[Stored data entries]
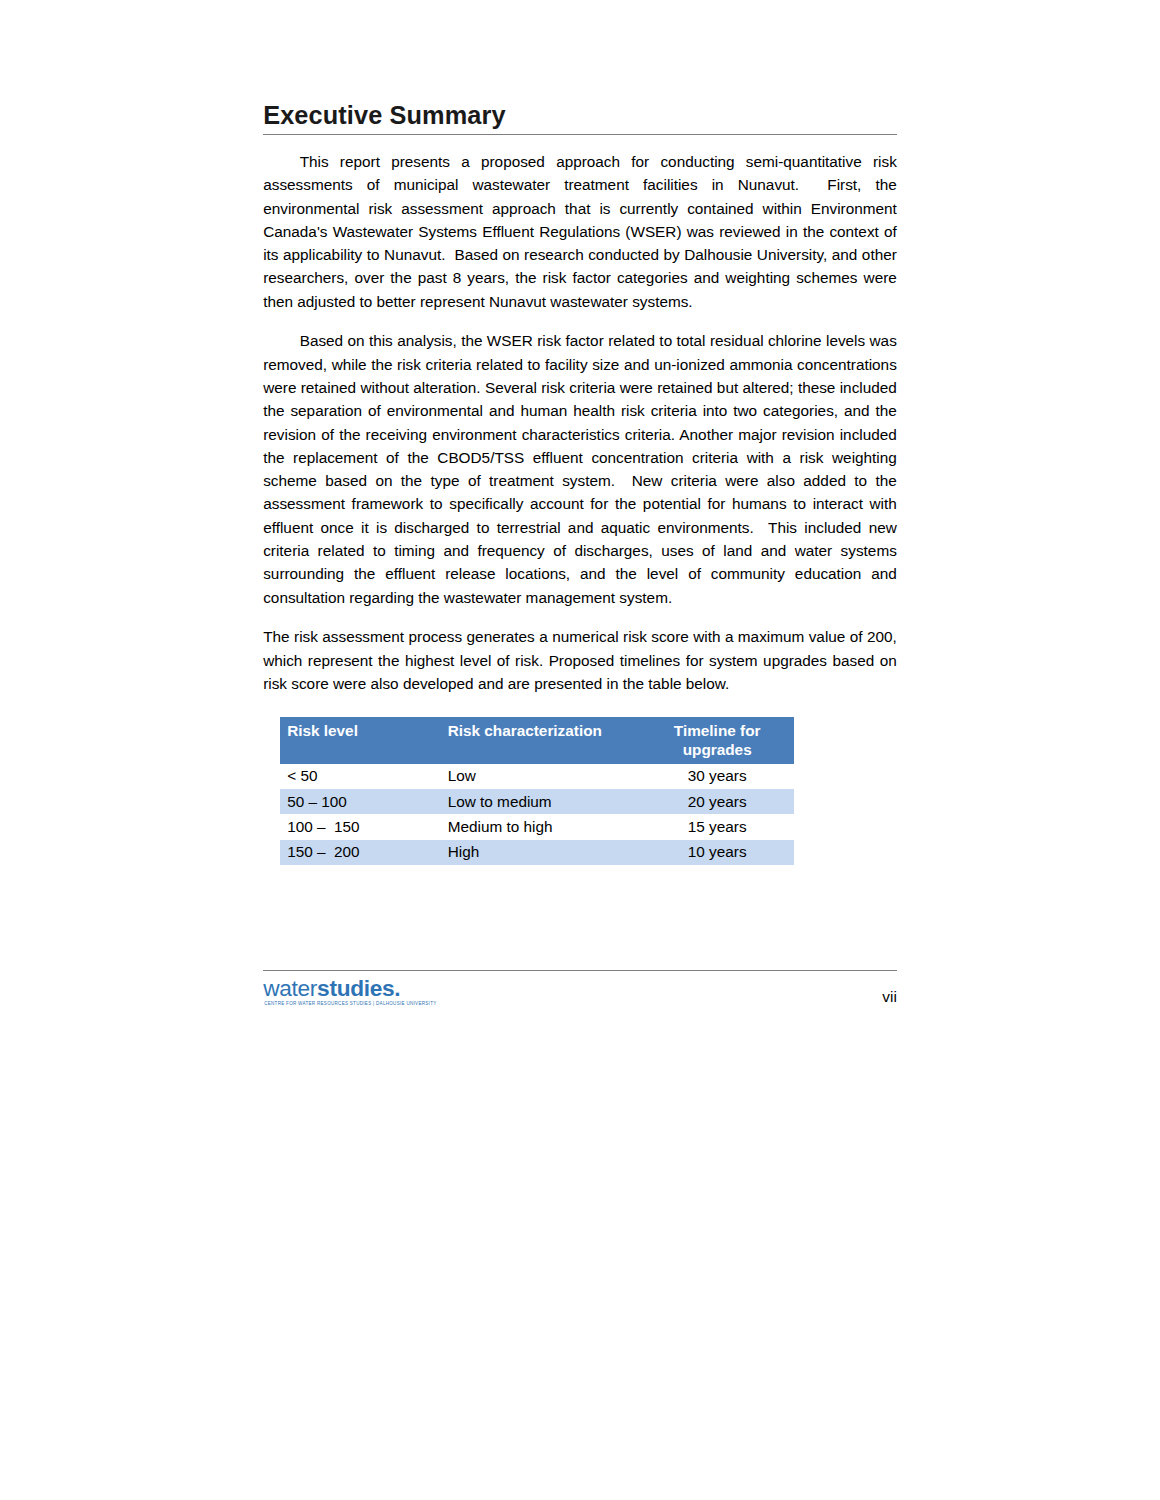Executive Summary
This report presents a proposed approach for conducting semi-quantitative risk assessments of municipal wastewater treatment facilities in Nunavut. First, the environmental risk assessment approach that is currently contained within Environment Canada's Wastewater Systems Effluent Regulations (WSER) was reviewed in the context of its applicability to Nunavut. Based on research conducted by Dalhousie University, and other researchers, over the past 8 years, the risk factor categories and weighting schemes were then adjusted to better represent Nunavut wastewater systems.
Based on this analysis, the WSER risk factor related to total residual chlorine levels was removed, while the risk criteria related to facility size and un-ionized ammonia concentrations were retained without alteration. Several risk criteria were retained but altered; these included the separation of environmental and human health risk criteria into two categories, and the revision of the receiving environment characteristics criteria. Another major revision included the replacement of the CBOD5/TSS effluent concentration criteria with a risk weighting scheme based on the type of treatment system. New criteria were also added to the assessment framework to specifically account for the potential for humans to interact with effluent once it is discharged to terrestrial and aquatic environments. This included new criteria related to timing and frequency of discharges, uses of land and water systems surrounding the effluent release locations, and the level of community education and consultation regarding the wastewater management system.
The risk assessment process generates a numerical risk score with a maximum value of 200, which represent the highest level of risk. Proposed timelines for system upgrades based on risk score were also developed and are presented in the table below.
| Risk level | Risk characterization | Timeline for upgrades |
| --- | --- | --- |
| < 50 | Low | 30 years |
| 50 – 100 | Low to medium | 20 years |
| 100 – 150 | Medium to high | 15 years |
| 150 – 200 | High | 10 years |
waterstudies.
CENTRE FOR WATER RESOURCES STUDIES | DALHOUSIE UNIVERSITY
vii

**What the task requires**
Exactly the lines from the one with "High | 10 years |" through the final line of the entries are to be returned, both ends included.

**Reply**
| 150 – 200 | High | 10 years |
waterstudies.
CENTRE FOR WATER RESOURCES STUDIES | DALHOUSIE UNIVERSITY
vii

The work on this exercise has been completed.